By demanding, do you mean there was a lot of face to face time?
There are 9 contact hours per week and it really depends on the subjects you are doing regarding outside work. For a communications core subject it could be 1-2 hours per subject but for Journalism video subjects, when it comes to crunch time and you are under pressure, some weekends I would spend up to 8 hours a day filming and editing. It is one of those courses where it is always at the back of your mind that you need to do another interview or find another source because the one you wanted cancelled or wont speak to you etc.
Is the pressure to find sources stressful?

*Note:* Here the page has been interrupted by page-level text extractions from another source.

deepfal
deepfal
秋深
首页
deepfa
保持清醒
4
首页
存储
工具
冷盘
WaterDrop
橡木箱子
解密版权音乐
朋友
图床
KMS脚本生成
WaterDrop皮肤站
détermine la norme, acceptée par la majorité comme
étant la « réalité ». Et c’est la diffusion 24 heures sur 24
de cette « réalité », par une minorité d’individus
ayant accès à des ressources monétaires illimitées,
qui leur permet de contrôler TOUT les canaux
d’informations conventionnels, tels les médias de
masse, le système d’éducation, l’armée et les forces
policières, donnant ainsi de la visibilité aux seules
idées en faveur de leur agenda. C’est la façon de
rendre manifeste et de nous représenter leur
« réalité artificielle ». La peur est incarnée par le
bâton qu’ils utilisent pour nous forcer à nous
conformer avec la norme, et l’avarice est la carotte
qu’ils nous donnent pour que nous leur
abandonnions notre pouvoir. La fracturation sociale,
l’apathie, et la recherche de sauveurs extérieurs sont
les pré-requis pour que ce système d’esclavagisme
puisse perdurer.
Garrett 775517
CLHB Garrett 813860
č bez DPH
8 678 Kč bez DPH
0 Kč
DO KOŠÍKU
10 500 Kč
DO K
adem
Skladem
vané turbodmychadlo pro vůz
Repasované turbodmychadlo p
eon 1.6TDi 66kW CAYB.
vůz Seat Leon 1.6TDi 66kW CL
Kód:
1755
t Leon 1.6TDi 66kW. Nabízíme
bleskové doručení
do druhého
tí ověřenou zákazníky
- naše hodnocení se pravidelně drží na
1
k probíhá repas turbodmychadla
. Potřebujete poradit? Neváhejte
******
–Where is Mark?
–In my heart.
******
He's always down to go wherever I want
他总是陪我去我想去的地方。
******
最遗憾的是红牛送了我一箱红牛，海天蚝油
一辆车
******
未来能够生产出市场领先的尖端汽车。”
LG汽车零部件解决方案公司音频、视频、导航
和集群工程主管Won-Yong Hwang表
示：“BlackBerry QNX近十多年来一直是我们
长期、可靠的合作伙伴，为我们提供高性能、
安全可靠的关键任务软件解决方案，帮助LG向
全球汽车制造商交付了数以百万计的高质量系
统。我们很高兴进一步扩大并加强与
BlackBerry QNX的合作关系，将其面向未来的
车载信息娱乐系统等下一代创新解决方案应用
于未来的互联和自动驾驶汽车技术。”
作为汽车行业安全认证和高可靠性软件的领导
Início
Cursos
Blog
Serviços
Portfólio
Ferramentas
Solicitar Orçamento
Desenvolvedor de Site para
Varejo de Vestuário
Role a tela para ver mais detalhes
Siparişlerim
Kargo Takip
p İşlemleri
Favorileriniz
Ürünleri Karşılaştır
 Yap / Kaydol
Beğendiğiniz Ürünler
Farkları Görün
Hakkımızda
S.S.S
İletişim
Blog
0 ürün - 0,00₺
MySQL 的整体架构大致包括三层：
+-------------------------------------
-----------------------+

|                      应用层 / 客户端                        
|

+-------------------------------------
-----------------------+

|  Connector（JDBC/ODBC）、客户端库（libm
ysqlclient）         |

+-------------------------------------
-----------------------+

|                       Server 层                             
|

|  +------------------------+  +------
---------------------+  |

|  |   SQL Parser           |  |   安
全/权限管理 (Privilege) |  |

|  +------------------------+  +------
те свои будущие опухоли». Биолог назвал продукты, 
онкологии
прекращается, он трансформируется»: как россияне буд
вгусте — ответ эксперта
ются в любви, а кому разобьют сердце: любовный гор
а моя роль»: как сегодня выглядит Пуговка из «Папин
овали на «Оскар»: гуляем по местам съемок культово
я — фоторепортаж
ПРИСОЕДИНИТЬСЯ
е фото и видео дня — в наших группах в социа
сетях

Definitely, because you are relying on other people for source information, you cant just sit down and get work done in one night- you are operating on their time, and sometimes people cancel an interview an hour before it is scheduled. So it is a last minute course by nature. You need to be able work under pressure!
What was your favourite subject?
Media Hub and Reporting with Sound & Image- I liked the video aspect of the journalism course and these subjects were purely focused on producing video content.
Do you own all of your own equipment?
No, there is a great equipment centre at UTS, you hire it for free and the quality is great. I in no way felt disadvantaged because I did not own a kit.
Were all the students like minded?
No, there were only 6 or 7 students who I would call inexorably passionate about becoming a hard-hitting journalist. The majority of students found the course challenging and at times overwhelming as you are thrown right into the deep end. Just under half did not want to practice journalism by the end of the course but were able to use the skills they learnt to enter a new career path. Some students went on to study another degree and others still went into video production or producing .
Did you intern?
Yes, at Channel 9 and BBC Australian Good Food magazine. I think it was beneficial purely as a confidence booster. I wouldn’t say I learnt any new skills I could use in my degree, but it gave me both confidence and something I could put on my CV.
What you wished you knew when you signed up?
I wish I knew how daunting the practical nature of the course is. I expected to go through the process of how to write a story as our introduction to the course but instead, in our first lecture we were told we had 30 minutes to go out into the streets of Sydney and uncover and write a news story. As a person who is not the most confident in the world I found it hard to adjust to this approach to learning. Although at the start of the course I was tempted to transfer to a different course, I wish I knew sooner how beneficial this approach is at the same time. I know this now after completion, but I wish someone told me that it is all worth it in the end as opposed to working that out myself the hard way.